Q1 – How many words do I need to build a good engine?

Most people will tell you that 2 million words is the bare minimum you can provide for a “bare bones” engine and some kind of automation within a domain – but do not expect great results if you are dealing with texts they may include a lot of new, unexpected words like economics, or journalism. If you are dealing with a highly controlled language and you little variation on your theme (technical manuals, set documentation packages, etc), try to pump up as much text as you can.

Typical PangeaMT developments within domains (software, electronics, automotive, engineering, tourism) have started at 5M words. There several ways to increase the number of words by gathering reliable parallel texts and PangeaMT offers consultancy and guidance so you can start an engines with as many words as possible. We call a  engine with 15M or 20M words “mature” within a domain, because it is likely to have most of the terminology, vocabulary and expressions required for that language domain. Do not despair if you do not have so much data. The important thing is to get the engine started. You can add post-edited material and other materials that you gather with experience in later re-trainings.

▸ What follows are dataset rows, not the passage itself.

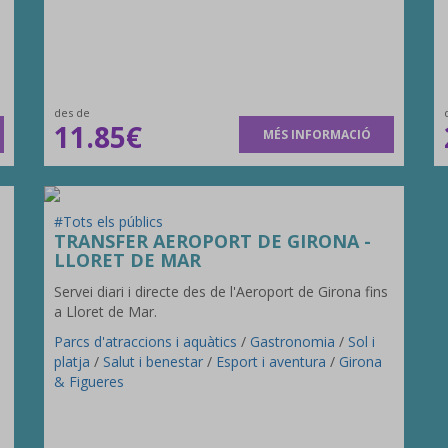
des de
11.85€
MÉS INFORMACIÓ
#Tots els públics
TRANSFER AEROPORT DE GIRONA -
LLORET DE MAR
Servei diari i directe des de l'Aeroport de Girona fins
a Lloret de Mar.
Parcs d'atraccions i aquàtics
/
Gastronomia
/
Sol i
platja
/
Salut i benestar
/
Esport i aventura
/
Girona
& Figueres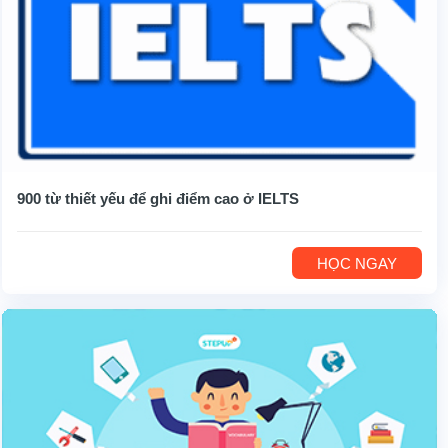
900 từ thiết yếu để ghi điểm cao ở IELTS
HỌC NGAY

There has been much argument about “unreasonable effectiveness of massive amounts of data”  versus “smaller amounts of well-selected data”. Many people considering their first MT development are unsure as to whether put in as much text as possible (massive amounts of data) or to select the most accurate bilingual texts possible even if that means dealing with smaller sets of data. Our experience points in several directions

a) if you are trying to build a generalist type of engine, capable of translating the unexpected (from news articles to economics papers and literature), gather as much data as possible. You are trying to build a system to cater for sunny days and rainy days. No number will ever be enough. Sooner or later, you will need to build some kind of syntactical aids into it.

b) if you are trying to build an engine that will fit your particular language field and needs (or even if you want an engine that understand your products and services, but also some kind of financial information and legalities), you do not need trillions of literature. In this case, gathering as much data as possible from your organization (or similar)  seems more reasonable and worth the effort.

Either way, do not underestimate the effort and teamwork required during the data-gathering stages. This is essential for the good training (and thus, the results) of the engine. It will be the beginning of the change in your adoption of MT technologies and a good chance to involve stakeholders in the process.